Complex Interplay of Diabetes, Pancreatitis, and Cancer
Another important issue that came up during the course of the meeting, "which was discussed at length," explained Dr. Whitcomb, was how "extremely difficult these studies are, because diabetes is a risk factor for pancreatitis, both acute and chronic; acute and chronic pancreatitis can cause diabetes; plus chronic pancreatitis can cause cancer; and cancer causes pancreatitis. And the development of diabetes in itself can be an early indicator of cancer!
"So the potential for someone getting diabetes because they have cancer and being treated with an agent and then the agent being blamed for causing cancer is a legitimate concern," he said.
"[When] the different types of experts — the pancreatologists, the pathologists, the diabetologists, the oncologists, and the epidemiologists — presented the challenges…[it] really taught all of us that we need to take a much broader and careful perspective in moving forward," Dr. Whitcomb noted.
Dr. Buse said the labels for these GLP-1 based agents, which note pancreatitis as a possible side effect, "suggest that, in general, you wouldn't use them in people with a prior history of pancreatitis. And in people who develop pancreatitis on the drug, you certainly discontinue it. It's not an absolute contraindication, but it does seem prudent."

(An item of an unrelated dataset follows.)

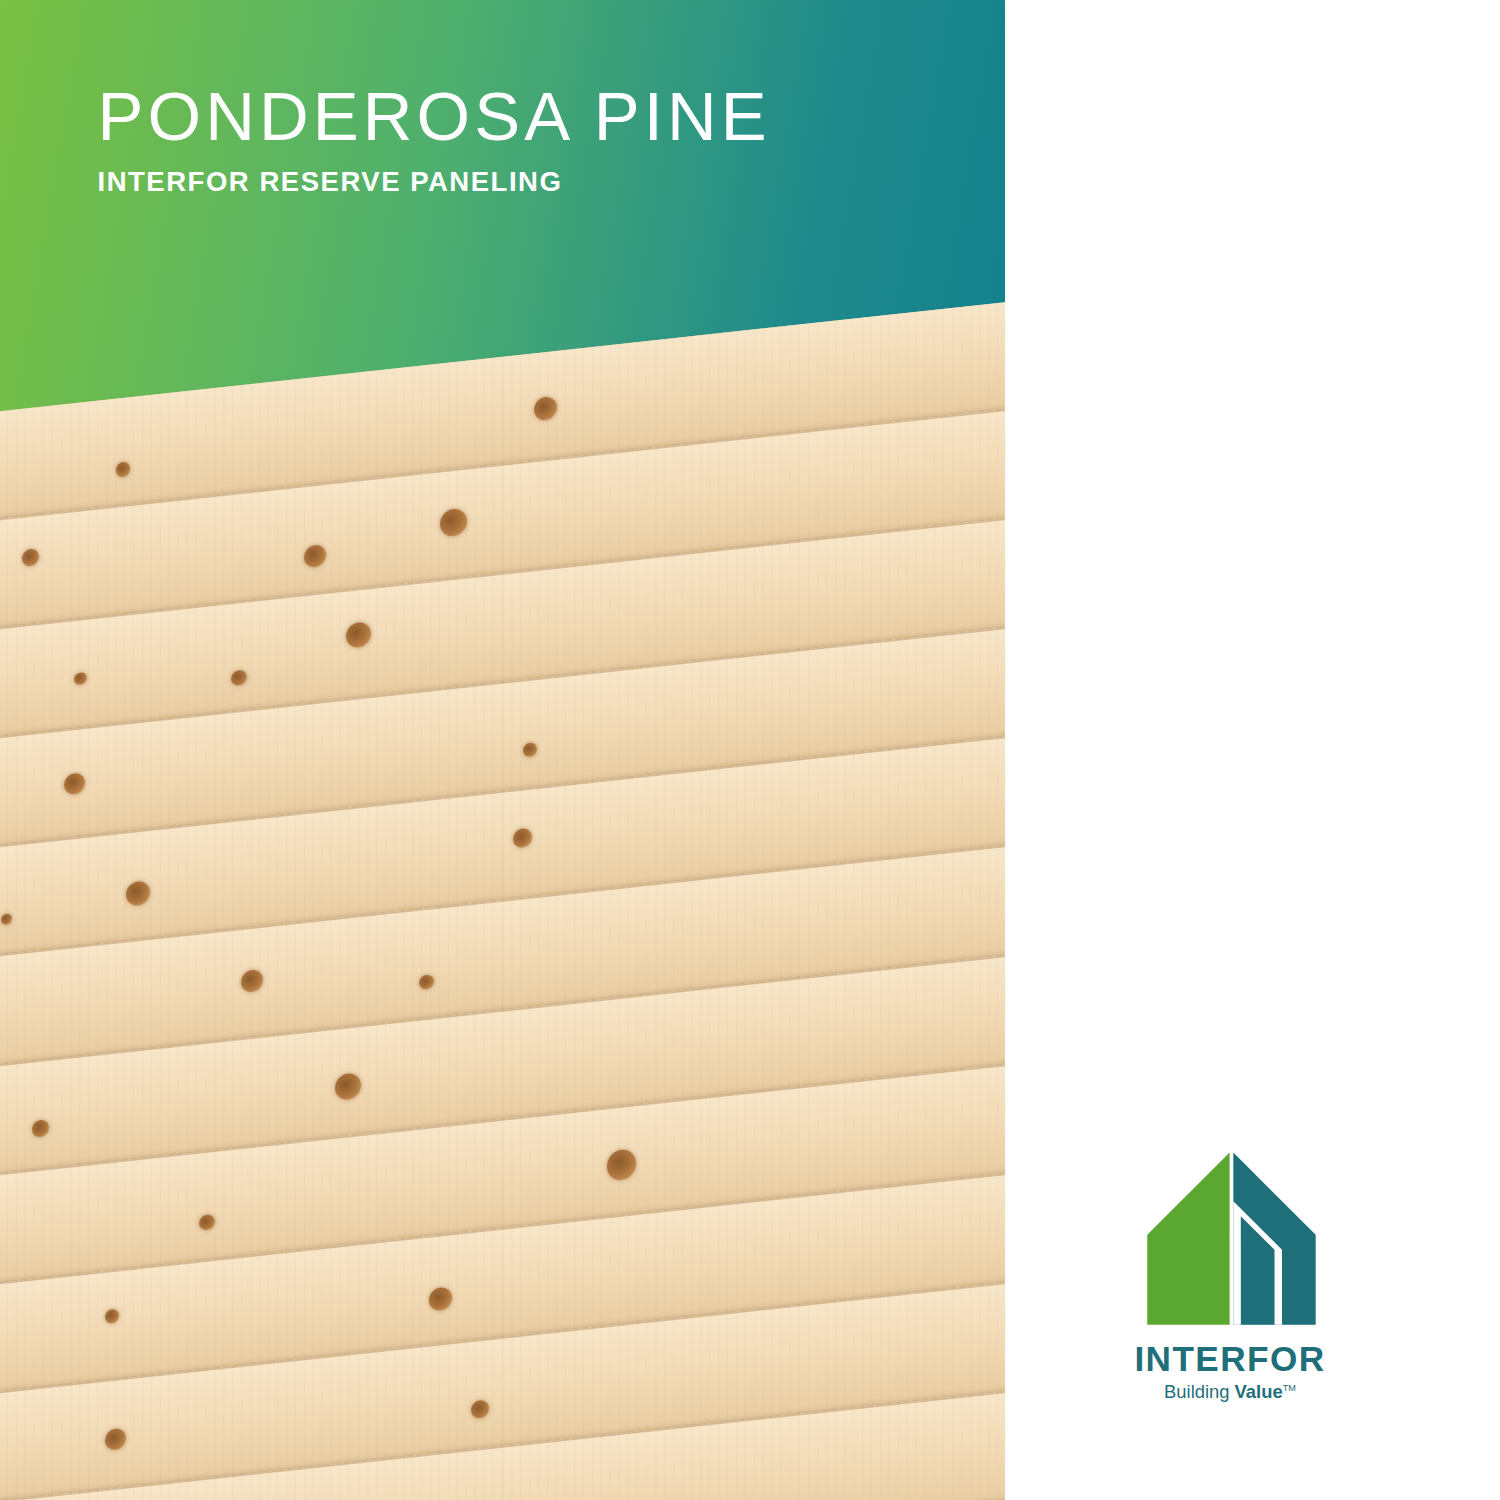Ponderosa Pine
Interfor Reserve Paneling
INTERFOR
Building ValueTM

However, he noted that, in the company presentations, there were examples of patients "who developed pancreatitis on the drug and stayed on the drug and the pancreatitis resolved. Or patients who had prior pancreatitis who were on the drug and didn't have any issues."
One of the big problems that was pointed out, Dr. Buse added, was that, until very recently, pancreatitis cases hadn't been adjudicated.

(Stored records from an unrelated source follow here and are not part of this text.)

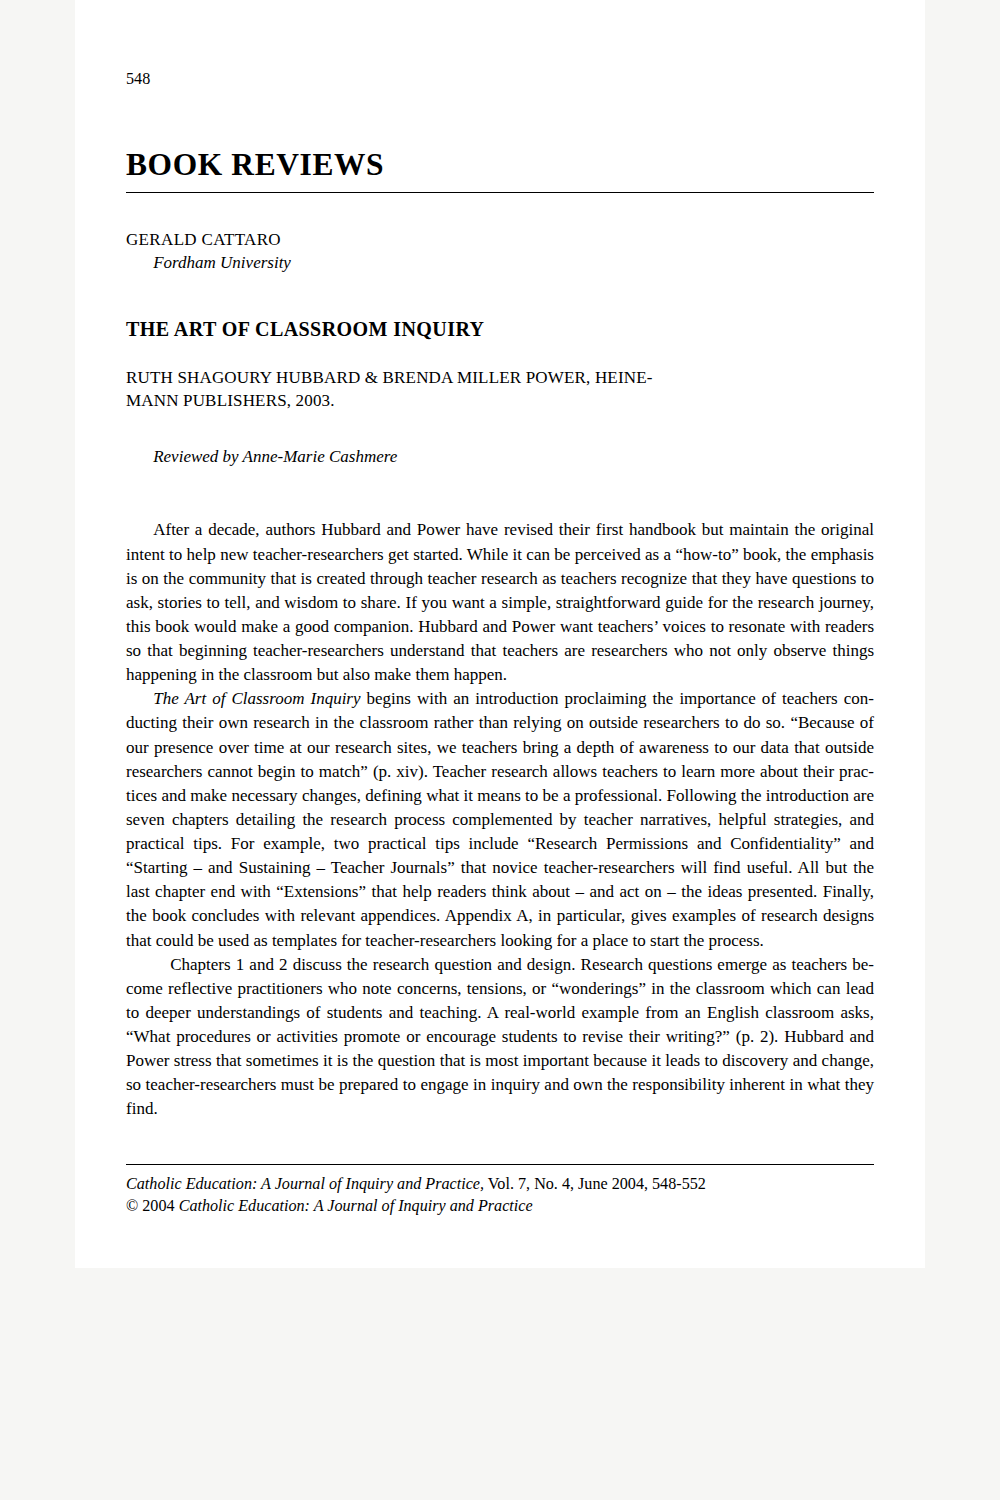548
BOOK REVIEWS
GERALD CATTARO Fordham University
THE ART OF CLASSROOM INQUIRY
RUTH SHAGOURY HUBBARD & BRENDA MILLER POWER, HEINE-
MANN PUBLISHERS, 2003.
Reviewed by Anne-Marie Cashmere
After a decade, authors Hubbard and Power have revised their first handbook but maintain the original intent to help new teacher-researchers get started. While it can be perceived as a “how-to” book, the emphasis is on the community that is created through teacher research as teachers recognize that they have questions to ask, stories to tell, and wisdom to share. If you want a simple, straightforward guide for the research journey, this book would make a good companion. Hubbard and Power want teachers’ voices to resonate with readers so that beginning teacher-researchers understand that teachers are researchers who not only observe things happening in the classroom but also make them happen.
The Art of Classroom Inquiry begins with an introduction proclaiming the importance of teachers conducting their own research in the classroom rather than relying on outside researchers to do so. “Because of our presence over time at our research sites, we teachers bring a depth of awareness to our data that outside researchers cannot begin to match” (p. xiv). Teacher research allows teachers to learn more about their practices and make necessary changes, defining what it means to be a professional. Following the introduction are seven chapters detailing the research process complemented by teacher narratives, helpful strategies, and practical tips. For example, two practical tips include “Research Permissions and Confidentiality” and “Starting – and Sustaining – Teacher Journals” that novice teacher-researchers will find useful. All but the last chapter end with “Extensions” that help readers think about – and act on – the ideas presented. Finally, the book concludes with relevant appendices. Appendix A, in particular, gives examples of research designs that could be used as templates for teacher-researchers looking for a place to start the process.
Chapters 1 and 2 discuss the research question and design. Research questions emerge as teachers become reflective practitioners who note concerns, tensions, or “wonderings” in the classroom which can lead to deeper understandings of students and teaching. A real-world example from an English classroom asks, “What procedures or activities promote or encourage students to revise their writing?” (p. 2). Hubbard and Power stress that sometimes it is the question that is most important because it leads to discovery and change, so teacher-researchers must be prepared to engage in inquiry and own the responsibility inherent in what they find.
Catholic Education: A Journal of Inquiry and Practice, Vol. 7, No. 4, June 2004, 548-552
© 2004 Catholic Education: A Journal of Inquiry and Practice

Pancreatitis "is not like a cavity in your tooth. It's not always clear, there's a fair amount of judgment around it," he noted. "There's a lot of uncertainty. In the large studies that are now being done, all the cases of pancreatitis are being adjudicated in a blinded fashion, and so we will have much more precision around the data in the future."

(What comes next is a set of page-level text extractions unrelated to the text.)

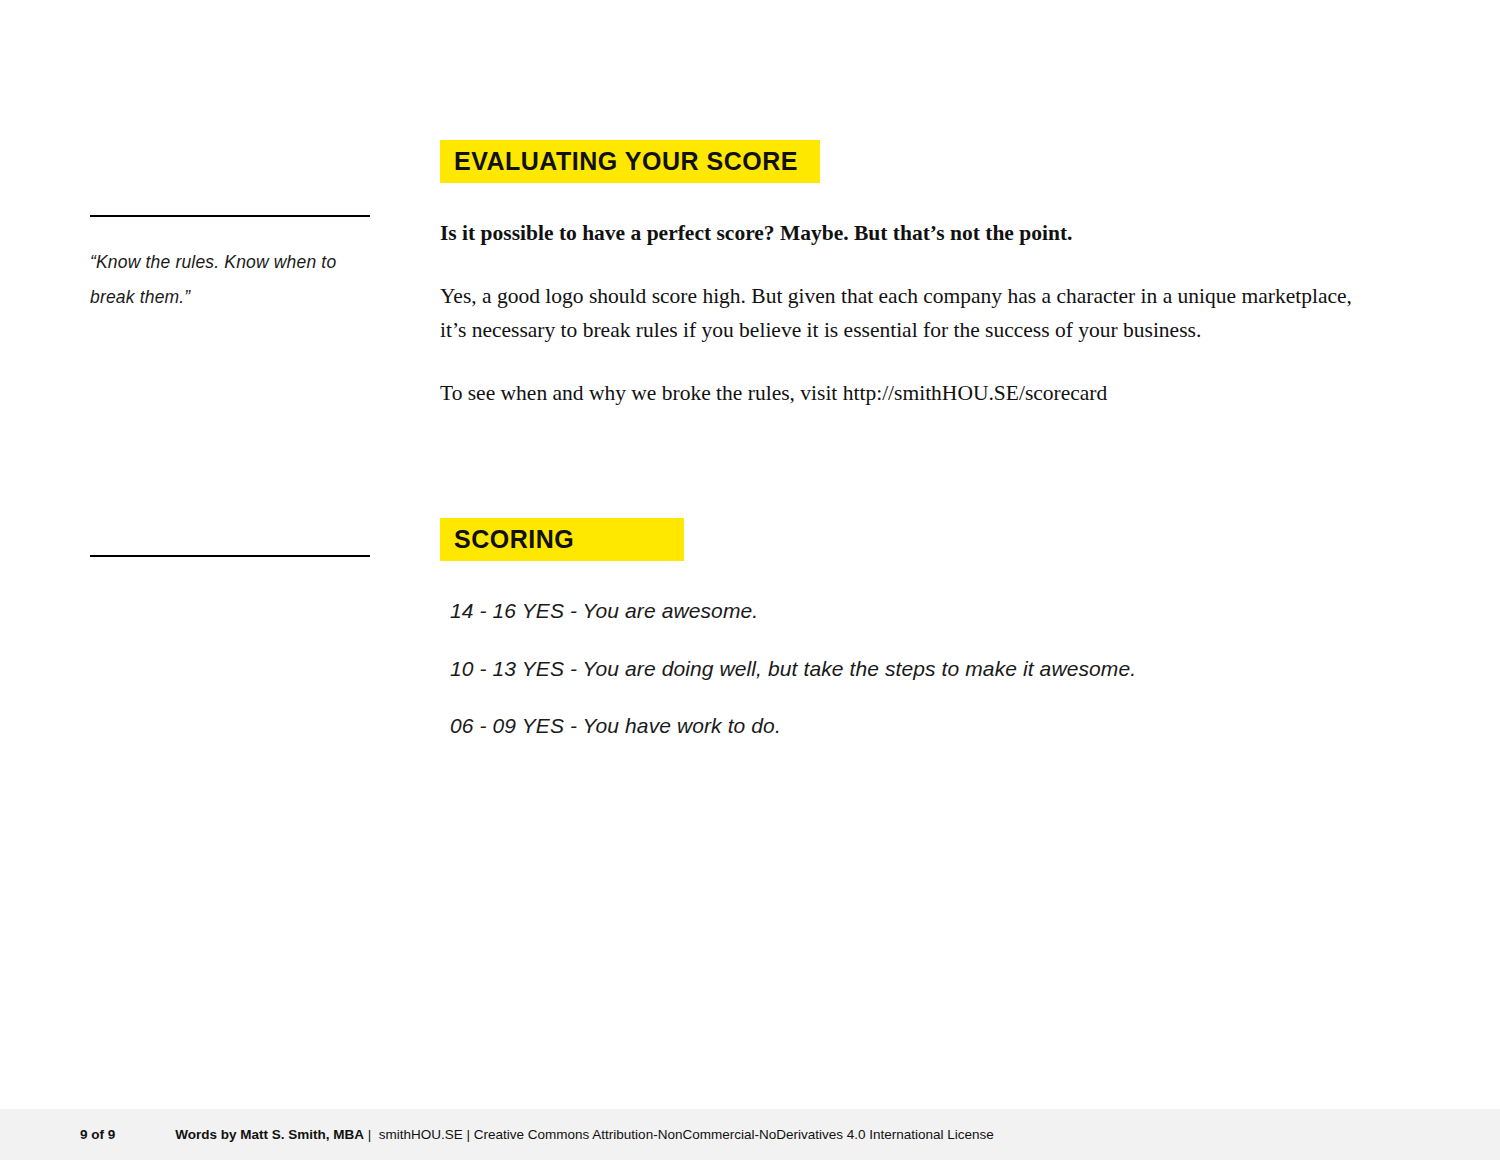“Know the rules. Know when to break them.”
EVALUATING YOUR SCORE
Is it possible to have a perfect score? Maybe. But that’s not the point.
Yes, a good logo should score high. But given that each company has a character in a unique marketplace, it’s necessary to break rules if you believe it is essential for the success of your business.
To see when and why we broke the rules, visit http://smithHOU.SE/scorecard
SCORING
14 - 16 YES - You are awesome.
10 - 13 YES - You are doing well, but take the steps to make it awesome.
06 - 09 YES - You have work to do.
9 of 9 Words by Matt S. Smith, MBA | smithHOU.SE | Creative Commons Attribution-NonCommercial-NoDerivatives 4.0 International License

Asked if he would use GLP-1–based agents, Dr. Whitcomb said: "I'm not a diabetologist, but I'm a physician. If the drug were indicated for the disease the patient had and was beneficial, nothing I heard today would change my prescribing habits."
Dr. Buse reports being a consultant and investigator under contracts between his university and many of the companies marketing and developing GLP-1 agents, including Novo, Lilly, Sanofi, Merck, and Bristol-Myers Squibb. Dr. Whitcomb has consulted for Lilly on the issue of pancreatitis, but not pancreatic cancer.